The sse vectorizer seems to miss one of the simplest cases: #include <cstdio> #include <cstdlib> double loop(double a, size_t n){ // initialise differently so compiler doesn't simplify double sum1=0.1, sum2=0.2, sum3=0.3, sum4=0.4, sum5=0.5, sum6=0.6; for(size_t i=0; i<n; i++){ sum1+=a; sum2+=a; sum3+=a; sum4+=a; sum5+=a; sum6+=a; } return sum1+sum2+sum3+sum4+sum5+sum6-2.1-6.0*a*n; } int main(int argc, char** argv) { size_t n=1000000; double a=1.1; printf("res=%f\n", loop(a,n)); return EXIT_SUCCESS; } g++-4.6.2 -Wall -O2 -ftree-vectorize -ftree-vectorizer-verbose=2 test.cpp test.cpp:7: note: not vectorized: unsupported use in stmt. test.cpp:4: note: vectorized 0 loops in function. We get six addsd operations - whereas an optimisation should have given us three addpd operations. .L3: addq $1, %rax addsd %xmm0, %xmm6 cmpq %rdi, %rax addsd %xmm0, %xmm5 addsd %xmm0, %xmm4 addsd %xmm0, %xmm3 addsd %xmm0, %xmm2 addsd %xmm0, %xmm1 jne .L3
You need -ffast-math to allow floating point reduction. You also need -fno-vect-cost-model, because the vectorization is not profitable in this case.
(In reply to comment #1) g++-4.6.2 -S -Wall -O3 -ftree-vectorize -ftree-vectorizer-verbose=2 \ -ffast-math -fno-vect-cost-model gives me exactly the same assembly code as above (which I'm surprised a bit as -funsafe-math-optimizations might as well have eliminated the loop completely).
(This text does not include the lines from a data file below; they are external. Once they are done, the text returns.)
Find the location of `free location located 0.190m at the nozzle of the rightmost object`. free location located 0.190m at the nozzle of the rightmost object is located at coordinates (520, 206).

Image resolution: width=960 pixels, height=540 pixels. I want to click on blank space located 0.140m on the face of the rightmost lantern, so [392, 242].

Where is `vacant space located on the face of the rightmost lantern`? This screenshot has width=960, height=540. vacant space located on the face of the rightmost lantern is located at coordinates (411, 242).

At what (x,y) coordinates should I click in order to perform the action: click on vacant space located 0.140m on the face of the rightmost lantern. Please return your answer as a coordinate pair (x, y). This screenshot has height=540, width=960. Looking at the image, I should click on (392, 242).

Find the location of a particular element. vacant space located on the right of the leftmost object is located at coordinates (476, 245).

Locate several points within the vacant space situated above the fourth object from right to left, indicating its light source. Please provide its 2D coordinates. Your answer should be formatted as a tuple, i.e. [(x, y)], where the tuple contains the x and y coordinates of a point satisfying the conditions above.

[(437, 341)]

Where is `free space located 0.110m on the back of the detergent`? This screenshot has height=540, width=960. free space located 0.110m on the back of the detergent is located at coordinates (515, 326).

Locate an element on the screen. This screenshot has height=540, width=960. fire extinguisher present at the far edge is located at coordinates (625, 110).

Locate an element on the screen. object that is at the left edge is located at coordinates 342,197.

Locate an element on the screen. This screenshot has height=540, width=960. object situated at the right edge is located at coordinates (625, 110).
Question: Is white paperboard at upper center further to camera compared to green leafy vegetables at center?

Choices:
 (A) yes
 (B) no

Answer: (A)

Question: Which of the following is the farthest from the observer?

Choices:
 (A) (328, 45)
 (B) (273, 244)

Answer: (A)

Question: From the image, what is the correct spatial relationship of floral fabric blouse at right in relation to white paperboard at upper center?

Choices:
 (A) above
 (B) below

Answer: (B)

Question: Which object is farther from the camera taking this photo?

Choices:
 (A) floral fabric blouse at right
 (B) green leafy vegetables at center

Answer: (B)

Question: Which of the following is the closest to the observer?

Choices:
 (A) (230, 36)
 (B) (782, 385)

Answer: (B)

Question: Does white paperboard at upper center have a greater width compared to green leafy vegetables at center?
The optimal assembly, however, I would expect to be something like: .L3: addq $1, %rax addpd %xmm0, %xmm3 cmpq %rdi, %rax addpd %xmm0, %xmm2 addpd %xmm0, %xmm1 jne .L3 Where the vector (sum1,sum2) is stored in xmm1, (sum3,sum4) stored in xmm2, etc and (a,a) stored in xmm0. This speeds it up by a factor of 2 and is completely equivalent to the scalar case so I don't see why -ffast-math (which implies -funsafe-math-optimizations) should be necessary in this case, either.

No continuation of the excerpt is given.